Eben jene Abkürzungen über den Kapitalmarkt kamen die Apobank auch 2011 teuer zu stehen. Unter anderem hatte die Bank 2004 Kreditausfallversicherungen auf Griechenland verkauft und dafür monatliche Prämien kassiert. Nach dem Schuldenschnitt mussten dann 75 Millionen Euro an die Versicherungsnehmer ausgezahlt werden. Insgesamt belasteten Risikokosten und Abschreibungen auf Finanzanlagen und Beteiligungen das Ergebnis mit 119 Millionen Euro. Folgerichtig baute die Bank ihren Bestand an den hochriskanten „strukturierten Finanzprodukten“ weiter ab, auf jetzt 3,0 Milliarden Euro (2010: 4,2 Milliarden Euro).

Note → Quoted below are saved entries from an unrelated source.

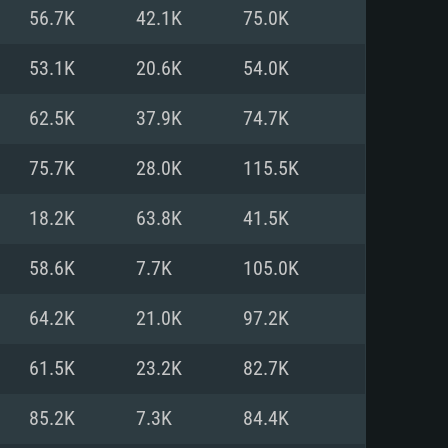
For Linux
56.7K
42.1K
75.0K
ed
ed
ed
53.1K
20.6K
54.0K
62.5K
37.9K
74.7K
 (64 bit)
r 11.0 or newer
64bit
75.7K
28.0K
115.5K
ore i5 or Ryzen 5 3600 and better
 (Intel Xeon is not supported)
ore i7
18.2K
63.8K
41.5K
nd more
58.6K
7.7K
105.0K
X 11 level video card or higher
n Vega II or higher with Metal
 1060 with latest proprietary
64.2K
21.0K
97.2K
ia GeForce 1060 and higher,
 than 6 months) / similar AMD
d higher
th latest proprietary drivers
61.5K
23.2K
82.7K
nd Internet connection
months) with Vulkan support.
nd Internet connection
85.2K
7.3K
84.4K
 (Full client)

Trotz der teuren Altlasten erzielte die „Standesbank der Heilberufe“ 2011 einen Jahresüberschuss in Höhe von 43,1 Millionen Euro (2010: 53,4 Millionen Euro). Davon will die Genossenschaft ihren etwa 100 000 Mitgliedern eine Gewinnbeteiligung in Höhe von vier Prozent auszahlen. Das entspricht einer Summe von 33 Millionen Euro. Vor dem Hintergrund, dass die Kernkapitalquote der Bank mit 8,5 Prozent ohnehin relativ niedrig ist und dass diese Quote auch nur durch eine Garantie des Bundesverbandes der Volks- und Raiffeisenbanken erzielt wird, ist dies eine beachtliche Ausschüttung. Die Dividendenfähigkeit sei das primäre Ziel der Bank, so Vorstandssprecher Pfennig.

Grundlage für den Erfolg der Bank im Jahr 2011 sei die gute Entwicklung im Geschäft mit den Heilberuflern gewesen, sagte Pfennig. So habe man 12 000 neue Kunden gewonnen und die Summe der Neuausleihungen für Existenzgründungen, Praxis- und Apothekeninvestitionen sowie private Vorhaben der Ärzte, Zahnärzte und Apotheker auf 4,2 Milliarden steigern können (2010: 4,0 Milliarden Euro). Auch künftig wolle man vor allem im Kerngeschäft weiter wachsen.

Beratung nach Lebensphasen

Um dieses Ziel zu erreichen, hat die Apobank das Zukunftsprogramm „VorWERTs“ aufgelegt, das Ende des Jahres in Kraft tritt. Ziel ist die zielgruppengerechte Beratung der Heilberufler in jeder Lebensphase, wie Pfennig erläuterte. Für Studenten, Angestellte, Selbstständige und Ruheständler sollen jeweils eigene Teams aus Beratern und Spezialisten die Beratung übernehmen.

Im Zusammenhang mit der Implementierung eines neuen IT-Systems, die in diesem Jahr abgeschlossen wird, dürfte VorWERTs so für erhebliche Veränderungen in den Filialen sorgen. Dies könne zunächst auch einen Stellenabbau mit sich bringen, räumte Pfennig ein. Darüber werde derzeit mit den Betriebsräten verhandelt.